El gallo en la funda
Los partidos mayoritarios parecen decididos a matar el gallo en la funda a tantos legisladores que impulsan la idea de extenderse el período hasta el 2012, con el pretexto de unificar las elecciones congresuales con las presidenciales. Voceros de las bancadas peledeísta, perredeísta y reformista coinciden en calificar de acción inmoral y de atentado a la democracia la pretensión de congresistas de los tres partidos de alzarse con el santo y la limosna. La idea sería promover la unificación de los comicios y para tales fines decretar la extensión del actual periodo congresual y municipal por otro dos años, lo que se traduciría en flagrante violación a la voluntad popular. Si de verdad se quiere resolver el problema que representa el estado de permanente campaña electoral, la Asamblea Revisora debería consignar elecciones congresuales y municipales por un período de dos años para unificar o acercar ambas elecciones en el 2012. Pero aún con la advertencia del PRD, PLD y PRSC de que se opondrían a la extensión del período legislativo, es mejor estar alerta ante cualquier atentado contra el todavía débil espacio democrático.
Una práctica muy popular
La celda hospitalaria del Hospital Central de las Fuerzas Armadas, donde pacientes son obligados a expulsar decenas o centenares de bolsitas repletas de drogas que cargan en sus estómagos, se ha convertido desde hace tiempo en una de las más activas salas de urgencia de ese hospital militar.
En efecto, el personal médico atiende a jóvenes de ambos sexos, denominados mulas, detenidos al llegar o salir por aeropuertos nacionales con sus vientres repletos de cocaína o heroína que transportan por unos dólares más.
Ayer mismo fueron ingresados dos jóvenes que cargaban en conjunto 121 bolsitas de drogas, las cuales tuvieron que expulsar al ingerir previamente un efectivo purgante.
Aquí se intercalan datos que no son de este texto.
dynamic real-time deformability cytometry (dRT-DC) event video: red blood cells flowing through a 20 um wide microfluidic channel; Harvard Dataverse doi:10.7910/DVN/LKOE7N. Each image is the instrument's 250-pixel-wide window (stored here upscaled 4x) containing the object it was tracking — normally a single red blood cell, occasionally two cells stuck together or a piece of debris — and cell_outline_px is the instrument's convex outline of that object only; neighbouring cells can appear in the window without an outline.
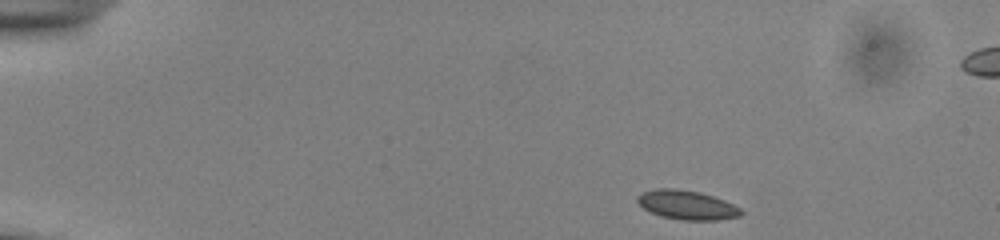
{"species": "common noctule bat (a hibernating species)", "species_latin": "Nyctalus noctula", "temperature_condition": "cold", "stored_images_in_passage": 46, "camera_frame_rate_fps": 3000, "um_per_image_px": 0.085, "animal": {"sex": "male", "body_mass_g": 13.0, "forearm_length_mm": 53.1}, "frame": {"image": 1, "passage_image": 1, "time_ms": 0.0, "image_size_px": [1000, 240], "cell_outline_px": [[744, 212], [740, 216], [716, 220], [684, 220], [660, 216], [644, 208], [636, 200], [636, 196], [644, 192], [656, 188], [672, 188], [700, 192], [724, 200], [740, 208]], "centroid_in_image_um": [58.39, 17.42], "position_along_channel_um": 26.6, "area_um2": 17.46}}
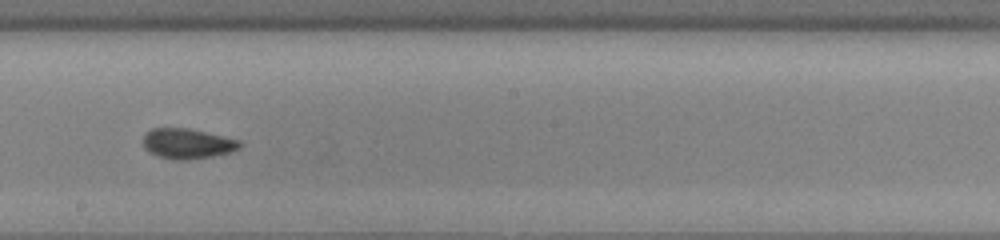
{"frame": {"image": 2, "passage_image": 24, "time_ms": 7.667, "image_size_px": [1000, 240], "cell_outline_px": [[240, 148], [232, 152], [212, 156], [188, 160], [172, 160], [156, 156], [148, 152], [144, 148], [144, 132], [152, 128], [188, 128], [224, 136], [240, 140]], "centroid_in_image_um": [15.9, 12.21], "position_along_channel_um": 232.3, "area_um2": 17.22}}
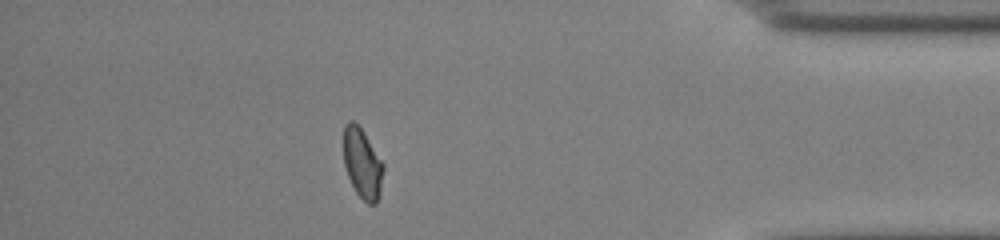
{"frame": {"image": 3, "passage_image": 40, "time_ms": 13.0, "image_size_px": [1000, 240], "cell_outline_px": [[384, 168], [380, 196], [376, 204], [368, 204], [356, 192], [348, 176], [344, 164], [344, 124], [348, 120], [352, 120], [360, 128], [384, 164]], "centroid_in_image_um": [30.81, 13.92], "position_along_channel_um": 404.4, "area_um2": 16.07}, "authors_computed_cell_mechanics": {"area_um2": 16.7909, "velocity_mm_per_s": 3.8723, "shape_relaxation_time_tau1_ms": 3.0162, "shape_relaxation_time_tau2_ms": 1.0334, "deformation_change_tau1": 0.0896, "deformation_change_tau2": 0.0434}}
Algunos de estos infelices mueren envenenados al explotarles en su interior la carga de drogas.
Una vez recuperados del dolor de estómago, esos jóvenes, como muchos otros, purgan condenas por varios años de cárcel por servir de mulas a narcotraficantes que nunca quieren o pueden identificar.
No hay dudas de que se ha vuelto muy popular la modalidad de introducir o sacar drogas por los aeropuertos nacionales en los estómagos de gente que sirve al narcotráfico internacional. Tanto así, que la celda cárcel del Hospital Central no da abasto para tantas mulas.